INSKEEP: You're arguing that economic growth is going to be so great that tax revenue will increase rather than decrease?

DAVIDSON: Absolutely. If you look at why we - why we balanced the budget in the late '90s, it was because we had a massive economic expansion. So we really have to do the things that are going to drive growth in the economy.

[Notably unsaid: That "massive economic expansion" was preceded by a an increase from 31% to 39.6% in top individual tax rates, a tax increase that Republicans said at the time would cause an economic meltdown.]

INSKEEP: Well, let's just be frank, though. A lot of economists would doubt that cutting taxes is going to grow the economy enough to bring all the revenue back in.

[Unfortunately, Davidson is never expected to answer this.]

INSKEEP: And I'm thinking that just a few years ago, when Obama was president, House Republicans were willing to default on the debt rather than borrow a - a single additional dollar. It seemed to be a really significant problem. Is it no longer that big a problem?

DAVIDSON: It's an incredibly big problem. If you look at what happened under Obama, the deficit national debt doubled. The deficit spending - now, this is a - this is the games that people play with math - deficit spending has - has actually gone down because it started at such a high point. We were overspent by $2 trillion in '09.

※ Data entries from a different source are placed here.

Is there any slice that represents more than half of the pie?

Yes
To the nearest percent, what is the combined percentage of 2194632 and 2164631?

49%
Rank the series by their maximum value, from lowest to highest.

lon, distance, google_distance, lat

[And Davidson avoids the question completely: if you just blame everything on Obama, you don't have to think about whether your proposed policies are consistent with your stated aims.
Davidson's diversion statement is mostly true: the national debt roughly doubled, while the deficit shrank by a factor of about four, from an extraordinarily high level when Obama took office. Davidson is apparently outraged that anybody would "play games" and suggest that deficit spending decreased during the Obama years, just because it did.]